Внеземная ересь | страница 18



Нет, я не должен говорить этого. Потому что в тот момент ничего подобного не случилось. Вместо этого я просто ответил:

— Тогда я приказываю тебе.

— Я сделаю все, что вы велите мне, отец, — кивнул мальчик и, встав, приложился сухими губами к моей сухой щеке, после чего молча ушел.
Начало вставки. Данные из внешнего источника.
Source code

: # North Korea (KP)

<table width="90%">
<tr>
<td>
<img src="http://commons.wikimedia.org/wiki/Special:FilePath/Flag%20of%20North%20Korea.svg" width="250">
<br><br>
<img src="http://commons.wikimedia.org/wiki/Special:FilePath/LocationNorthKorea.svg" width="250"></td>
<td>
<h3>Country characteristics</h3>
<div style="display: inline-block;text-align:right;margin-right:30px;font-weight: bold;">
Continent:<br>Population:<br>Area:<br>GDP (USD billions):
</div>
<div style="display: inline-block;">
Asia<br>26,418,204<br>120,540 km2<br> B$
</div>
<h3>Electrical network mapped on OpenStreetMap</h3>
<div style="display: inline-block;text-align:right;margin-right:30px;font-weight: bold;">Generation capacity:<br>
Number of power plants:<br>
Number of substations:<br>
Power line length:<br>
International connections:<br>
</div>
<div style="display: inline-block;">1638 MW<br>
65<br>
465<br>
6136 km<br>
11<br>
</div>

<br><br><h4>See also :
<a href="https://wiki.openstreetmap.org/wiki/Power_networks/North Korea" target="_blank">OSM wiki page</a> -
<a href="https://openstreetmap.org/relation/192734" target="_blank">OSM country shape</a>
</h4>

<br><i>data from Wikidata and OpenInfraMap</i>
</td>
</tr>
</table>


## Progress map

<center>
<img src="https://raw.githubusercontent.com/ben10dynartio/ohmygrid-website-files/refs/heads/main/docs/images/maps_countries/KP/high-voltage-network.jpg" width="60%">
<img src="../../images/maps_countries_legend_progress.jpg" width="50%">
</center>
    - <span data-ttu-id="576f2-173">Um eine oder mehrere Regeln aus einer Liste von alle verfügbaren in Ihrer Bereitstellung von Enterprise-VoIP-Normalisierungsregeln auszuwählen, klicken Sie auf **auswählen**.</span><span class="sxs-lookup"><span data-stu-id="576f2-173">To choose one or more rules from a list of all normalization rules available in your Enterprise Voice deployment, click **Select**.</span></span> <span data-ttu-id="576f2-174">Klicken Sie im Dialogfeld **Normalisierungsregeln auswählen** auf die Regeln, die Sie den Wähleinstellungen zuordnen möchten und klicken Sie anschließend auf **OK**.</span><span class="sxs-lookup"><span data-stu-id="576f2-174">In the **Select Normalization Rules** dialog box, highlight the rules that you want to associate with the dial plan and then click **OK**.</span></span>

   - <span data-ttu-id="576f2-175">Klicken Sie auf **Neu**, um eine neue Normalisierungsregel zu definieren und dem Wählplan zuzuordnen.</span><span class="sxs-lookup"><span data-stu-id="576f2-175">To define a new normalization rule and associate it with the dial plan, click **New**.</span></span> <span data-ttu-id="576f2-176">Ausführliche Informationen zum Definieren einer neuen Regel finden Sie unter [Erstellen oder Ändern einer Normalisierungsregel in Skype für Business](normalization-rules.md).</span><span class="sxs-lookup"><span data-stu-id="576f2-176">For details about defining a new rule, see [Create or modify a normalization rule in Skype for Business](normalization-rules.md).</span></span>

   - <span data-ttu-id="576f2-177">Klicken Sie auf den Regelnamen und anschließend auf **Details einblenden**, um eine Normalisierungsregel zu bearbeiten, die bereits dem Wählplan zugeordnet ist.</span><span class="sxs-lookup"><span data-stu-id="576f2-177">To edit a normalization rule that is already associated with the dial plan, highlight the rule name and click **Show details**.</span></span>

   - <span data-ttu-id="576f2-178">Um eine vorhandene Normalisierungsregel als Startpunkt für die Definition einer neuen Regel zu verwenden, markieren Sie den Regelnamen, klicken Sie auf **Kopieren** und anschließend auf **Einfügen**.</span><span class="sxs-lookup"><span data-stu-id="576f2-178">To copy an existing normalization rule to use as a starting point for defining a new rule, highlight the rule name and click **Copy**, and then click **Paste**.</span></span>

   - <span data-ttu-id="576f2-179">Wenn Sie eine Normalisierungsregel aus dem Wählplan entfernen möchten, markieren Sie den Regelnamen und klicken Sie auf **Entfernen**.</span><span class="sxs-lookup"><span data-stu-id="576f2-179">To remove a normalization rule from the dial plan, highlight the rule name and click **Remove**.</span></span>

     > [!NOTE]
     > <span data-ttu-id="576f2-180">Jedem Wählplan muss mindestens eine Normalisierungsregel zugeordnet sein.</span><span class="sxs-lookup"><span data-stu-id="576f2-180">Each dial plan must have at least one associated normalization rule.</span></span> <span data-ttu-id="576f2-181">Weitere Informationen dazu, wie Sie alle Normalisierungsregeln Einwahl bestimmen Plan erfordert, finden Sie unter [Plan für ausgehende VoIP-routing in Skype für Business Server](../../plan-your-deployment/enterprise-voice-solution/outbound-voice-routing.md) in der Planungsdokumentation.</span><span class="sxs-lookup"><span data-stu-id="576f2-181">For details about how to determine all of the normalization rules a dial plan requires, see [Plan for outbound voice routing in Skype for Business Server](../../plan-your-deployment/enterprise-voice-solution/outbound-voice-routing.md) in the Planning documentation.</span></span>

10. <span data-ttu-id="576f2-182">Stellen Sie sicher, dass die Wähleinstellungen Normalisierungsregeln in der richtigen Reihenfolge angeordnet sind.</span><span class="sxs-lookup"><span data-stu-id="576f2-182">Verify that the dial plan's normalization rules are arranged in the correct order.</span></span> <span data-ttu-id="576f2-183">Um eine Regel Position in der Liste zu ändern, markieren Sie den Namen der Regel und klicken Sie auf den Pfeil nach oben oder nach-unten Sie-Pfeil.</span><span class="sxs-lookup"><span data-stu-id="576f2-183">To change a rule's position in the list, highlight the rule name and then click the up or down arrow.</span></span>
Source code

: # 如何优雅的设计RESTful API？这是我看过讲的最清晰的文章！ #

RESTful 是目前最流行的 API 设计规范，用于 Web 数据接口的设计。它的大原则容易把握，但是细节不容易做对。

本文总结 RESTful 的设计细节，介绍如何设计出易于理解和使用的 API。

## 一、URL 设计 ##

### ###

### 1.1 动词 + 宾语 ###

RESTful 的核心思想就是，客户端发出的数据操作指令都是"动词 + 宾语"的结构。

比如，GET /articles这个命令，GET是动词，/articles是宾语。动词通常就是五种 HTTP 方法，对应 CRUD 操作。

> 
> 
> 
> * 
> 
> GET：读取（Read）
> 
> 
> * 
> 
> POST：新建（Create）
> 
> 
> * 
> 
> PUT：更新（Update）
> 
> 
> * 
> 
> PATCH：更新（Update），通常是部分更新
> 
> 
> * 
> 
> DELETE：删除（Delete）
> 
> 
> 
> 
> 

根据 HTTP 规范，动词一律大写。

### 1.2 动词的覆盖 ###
Я подумал о боли и ужасе, которые обрушил на него. Но подумал и о Боге-Отце, который точно знал, какую боль придется перенести спасителю нашему, его единственному сыну. И только сейчас, когда меня никто не мог увидеть, дал волю слезам. Я плакал, пока не впал в забытье. Перед рассветом меня отыскали и разбудили. Настало время возвращаться в замок и служить мессу. Поскольку та часть расследования, которая именуется «мягким убеждением», была завершена, казалось более удобным проводить допрос в подземной темнице. Пытки необходимо применять лишь по зрелом размышлении. В конце концов, как бы ни спешила инквизиция получить доказательства, Жанна д'Арк никогда не подвергалась пыткам.

Подземелья были мрачным сердцем Тиффажа. Именно здесь Синяя Борода однажды нагромоздил гору из голов убитых им детей, чтобы сравнить их и определить, которая из жертв красивее всех. Именно здесь маршал Франции содержал своих пленников, заманивая их в замок обещаниями места в церковном хоре или должности его личного пажа. Именно здесь он удовлетворял свою похоть, после чего неизменно топил жертву в ее собственной крови.

Но мы, разумеется, не собирались запытать подследственного до смерти. Мало того, во время допроса совсем не обязательно проливать кровь. Кровопролитие — удел солдат. Мы же заботимся только о душе.

Законами церкви разрешено применять пытки только один раз, хотя, по неписаному закону, допрос с применением пыток может продолжаться несколько часов, а иногда и сутки.

Я вошел в выбранное моими спутниками подземелье, освещенное только факелами, сырое и мрачное. В грязи под ногами копошились мыши и черви. Но так нужно, ибо полагается, чтобы допрашиваемый испытывал чувство полнейшей беспомощности и, следовательно, как можно скорее сознался. Жан Палач уже разложил свои инструменты. Специально для меня сверху принесли кресло инквизитора, под которое подостлали дорогой ковер. За письменным столом уже сидел брат Пьер с разложенными перед ним протоколами и пером в руке. При свете свечи он вносил в протокол необходимые предварительные записи.

Монстр Гийом был раздет догола, ибо позор публичной наготы часто побуждает грешника к исповеди. Я, разумеется, отвел глаза, ибо служителю церкви не подобает смотреть на такие вещи; однако любопытство заставило меня забыть о правилах поведения, и я невольно впился глазами в допрашиваемого.